--- PROBLEM STATEMENT ---
Rewrite the listing below as a numbered list with one line per item, leaving out the blank lines.

--- THE RECORDS ---
*** Block opens ***
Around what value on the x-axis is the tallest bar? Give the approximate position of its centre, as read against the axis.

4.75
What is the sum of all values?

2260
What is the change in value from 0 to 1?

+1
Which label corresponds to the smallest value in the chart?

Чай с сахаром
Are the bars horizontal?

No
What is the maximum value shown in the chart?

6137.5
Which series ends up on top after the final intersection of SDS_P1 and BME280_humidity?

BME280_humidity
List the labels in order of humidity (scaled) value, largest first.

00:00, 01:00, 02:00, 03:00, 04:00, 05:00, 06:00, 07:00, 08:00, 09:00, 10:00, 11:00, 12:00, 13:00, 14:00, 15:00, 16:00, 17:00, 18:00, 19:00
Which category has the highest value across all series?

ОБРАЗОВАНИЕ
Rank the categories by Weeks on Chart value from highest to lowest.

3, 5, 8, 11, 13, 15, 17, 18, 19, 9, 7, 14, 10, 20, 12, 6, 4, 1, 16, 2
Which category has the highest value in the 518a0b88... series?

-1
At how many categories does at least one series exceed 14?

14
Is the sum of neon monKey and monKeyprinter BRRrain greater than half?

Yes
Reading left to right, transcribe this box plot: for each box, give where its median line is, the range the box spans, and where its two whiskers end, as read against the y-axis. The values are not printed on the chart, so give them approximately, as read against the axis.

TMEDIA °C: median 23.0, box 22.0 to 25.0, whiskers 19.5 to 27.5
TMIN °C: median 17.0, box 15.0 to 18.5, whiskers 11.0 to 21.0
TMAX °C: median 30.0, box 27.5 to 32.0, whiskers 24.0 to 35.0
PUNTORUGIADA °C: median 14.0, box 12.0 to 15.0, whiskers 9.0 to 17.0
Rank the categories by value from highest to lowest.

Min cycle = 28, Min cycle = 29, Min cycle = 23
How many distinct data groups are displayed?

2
*** Block closes ***
--- RESPONSE TO THE EXERCISE ---
1. Around what value on the x-axis is the tallest bar? Give the approximate position of its centre, as read against the axis.
2. 4.75
3. What is the sum of all values?
4. 2260
5. What is the change in value from 0 to 1?
6. +1
7. Which label corresponds to the smallest value in the chart?
8. Чай с сахаром
9. Are the bars horizontal?
10. No
11. What is the maximum value shown in the chart?
12. 6137.5
13. Which series ends up on top after the final intersection of SDS_P1 and BME280_humidity?
14. BME280_humidity
15. List the labels in order of humidity (scaled) value, largest first.
16. 00:00, 01:00, 02:00, 03:00, 04:00, 05:00, 06:00, 07:00, 08:00, 09:00, 10:00, 11:00, 12:00, 13:00, 14:00, 15:00, 16:00, 17:00, 18:00, 19:00
17. Which category has the highest value across all series?
18. ОБРАЗОВАНИЕ
19. Rank the categories by Weeks on Chart value from highest to lowest.
20. 3, 5, 8, 11, 13, 15, 17, 18, 19, 9, 7, 14, 10, 20, 12, 6, 4, 1, 16, 2
21. Which category has the highest value in the 518a0b88... series?
22. -1
23. At how many categories does at least one series exceed 14?
24. 14
25. Is the sum of neon monKey and monKeyprinter BRRrain greater than half?
26. Yes
27. Reading left to right, transcribe this box plot: for each box, give where its median line is, the range the box spans, and where its two whiskers end, as read against the y-axis. The values are not printed on the chart, so give them approximately, as read against the axis.
28. TMEDIA °C: median 23.0, box 22.0 to 25.0, whiskers 19.5 to 27.5
29. TMIN °C: median 17.0, box 15.0 to 18.5, whiskers 11.0 to 21.0
30. TMAX °C: median 30.0, box 27.5 to 32.0, whiskers 24.0 to 35.0
31. PUNTORUGIADA °C: median 14.0, box 12.0 to 15.0, whiskers 9.0 to 17.0
32. Rank the categories by value from highest to lowest.
33. Min cycle = 28, Min cycle = 29, Min cycle = 23
34. How many distinct data groups are displayed?
35. 2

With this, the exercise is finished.